During the American Civil War, in addition to
working as a cook and a nurse, she served as a
spy for the North. Again she was never captured,
and she guided hundreds of people trapped in
slavery into Union camps during the Civil War.
In 1863, Tubman led a raid at Combahee River
Ferry in Colleton County, South Carolina,
allowing hundreds of slaves to run to their
freedom. This was the first military operation
in U.S. history planned and executed by a woman.
Tubman, in disguise, had visited plantations in
advance of the raid and instructed slaves to
prepare to run in to the river where Union ships
would be waiting for them. Union troops
exchanged fire with Confederate troops in this
incident; there were casualties on both sides.
Methods
Tubman's success on the Underground Railroad was
partly due to intelligence, cunning, daring, and
ruthlessness and in following well developed
plans for her expeditions. She relied upon the
closely knit black community in Maryland to help
her bring away family and friends. She was
careful not to meet her charges near their
owner's plantations or property, but sent
messages so they could meet at another secret
location. Tubman was well versed in disguises.
She once took the precaution of carrying two
chickens with her. When she felt in danger
because she recognized a former master, she
released the chickens and chased them to
recapture them. This amused the master, who
never realized the ineffectual chicken chaser
was, in fact, a cunning slave stealer.
Once at a train station, Tubman found that
slave-catchers were watching the trains heading
north in hopes of capturing her and her charges.

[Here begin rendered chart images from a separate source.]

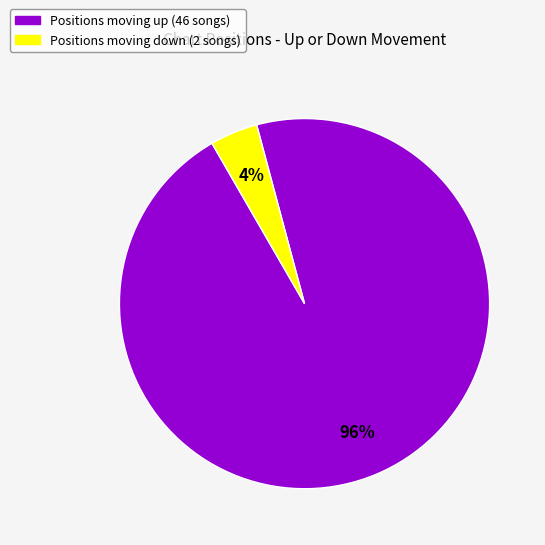

How many slices are in this pie chart?

2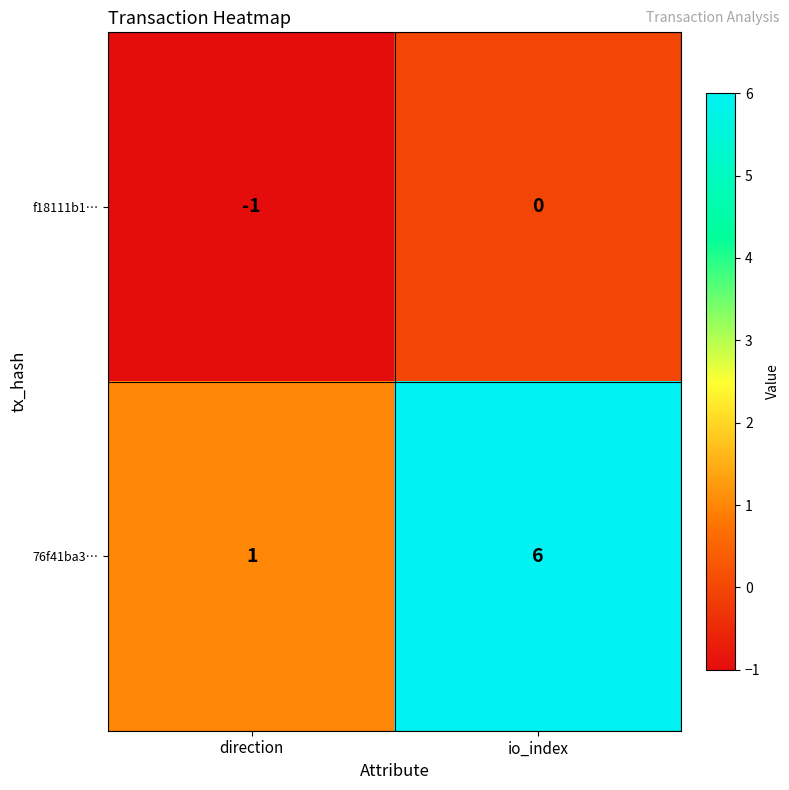

Which series changed the most between direction and io_index?

76f41ba3…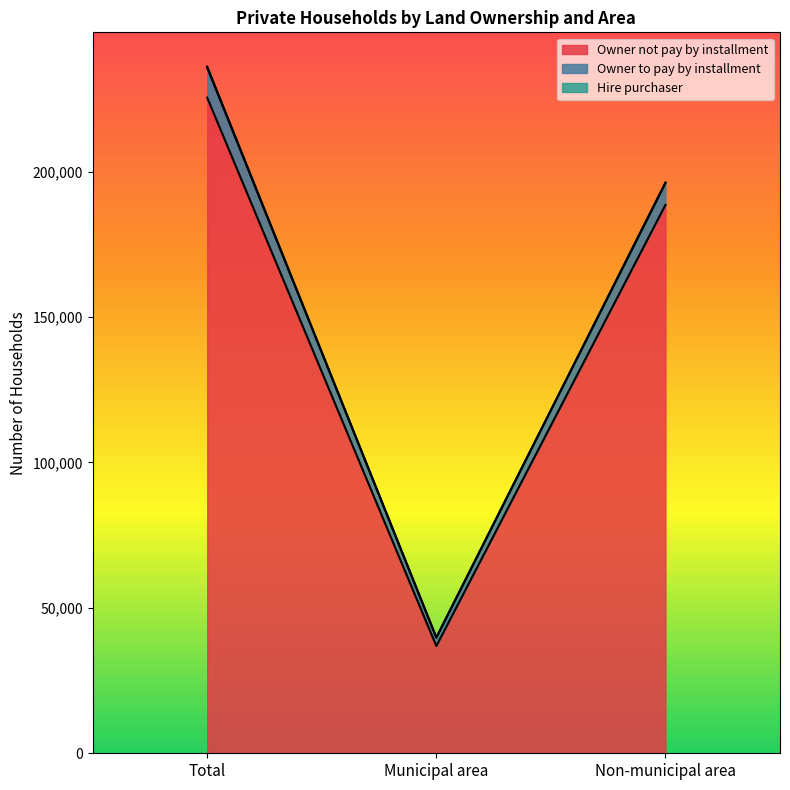

What is the lowest value of the Owner not pay by installment series?

36870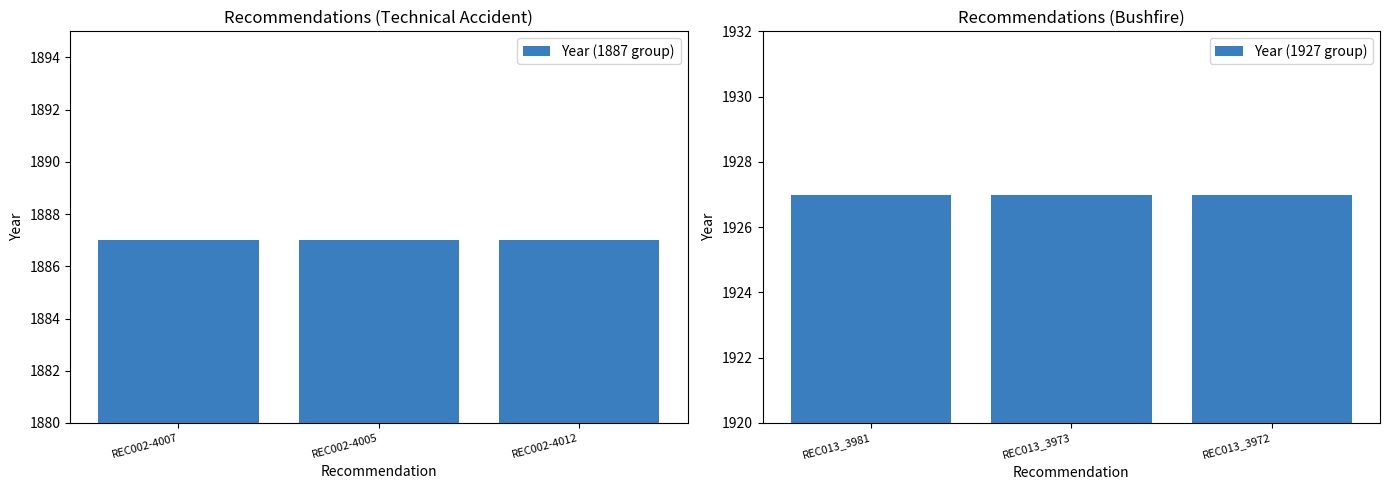

Reading right to left, list all the values displayed in this chart.

Year (1887 group): REC002-4012=1887	REC002-4005=1887	REC002-4007=1887
Year (1927 group): REC013_3972=1927	REC013_3973=1927	REC013_3981=1927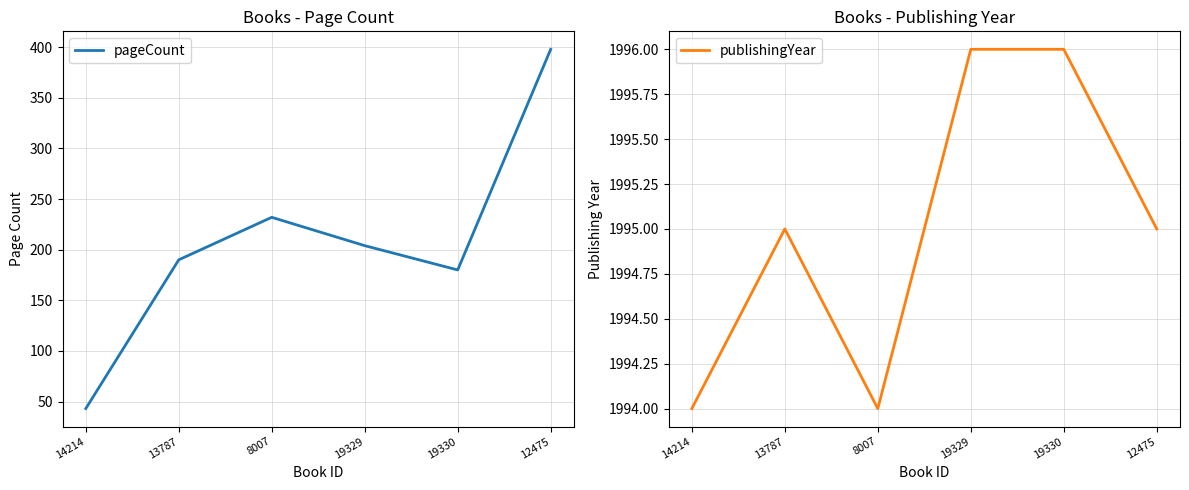

Rank the series by their maximum value, from highest to lowest.

publishingYear, pageCount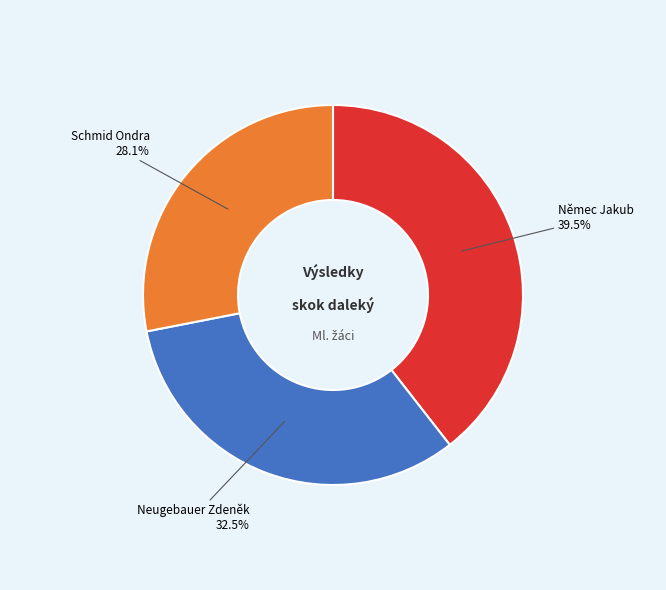

Approximately how many times larger is the value at Němec Jakub compared to Schmid Ondra?

1.4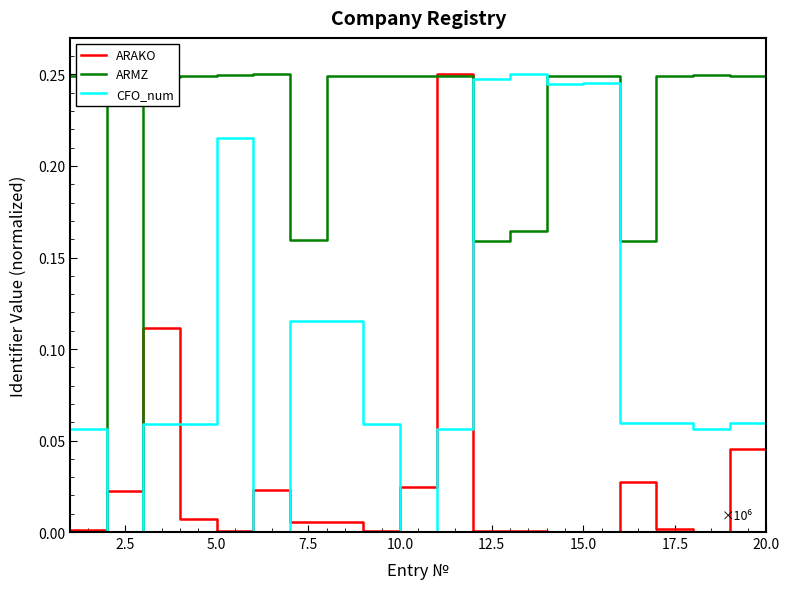

Rank the series by their average value, from highest to lowest.

ARMZ, CFO_num, ARAKO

Without hesitation, she had her group board a
southbound train, successfully gambling that a
retreat into enemy territory would never be
anticipated by her pursuers. She later resumed
her planned route at a safer location.
In addition, Tubman had a strict policy that,
while any slave could turn down the risk of
going north, anyone who did decide to go north
but then wanted to turn back halfway would be
shot dead to prevent betrayal of the group and
network. Fortunately, Tubman apparently never
had to resort to such measures.
Post American Civil War Life
Harriet Tubman was an activist for
African-American and women's rights. With Sarah
Bradford acting as her biographer and
transcribing her stories, she was able to have
an exaggerated story of her life published in
1869 as Scenes in the Life of Harriet Tubman.
This was of considerable help to her sad
financial state - she was not awarded a
government pension for her military service
until some 30 years after the fact. That same
year she married Nelson Davis, another Civil War
veteran twenty-two years her junior. They lived
together in the home she purchased in Auburn,
New York, from her famous friend William H.
Seward, secretary of state of the United States
of America under President Abraham Lincoln. She
was surrounded by family and friends who chose
to settle near her after the Civil War.
Eventually, due to crippling arthritis and
fragile health, Tubman moved into a home for
sick and aged African Americans that she had
helped found. It was built on land which she had
purchased, abutting her own property in Auburn,
New York. She told stories of her adventures
until her death on March 10, 1913. She was given
a full military burial. In her honor, a memorial
plaque was placed on the Cayuga County
Courthouse in Auburn. Today, Harriet Tubman is
honored every March 10, the day of her death.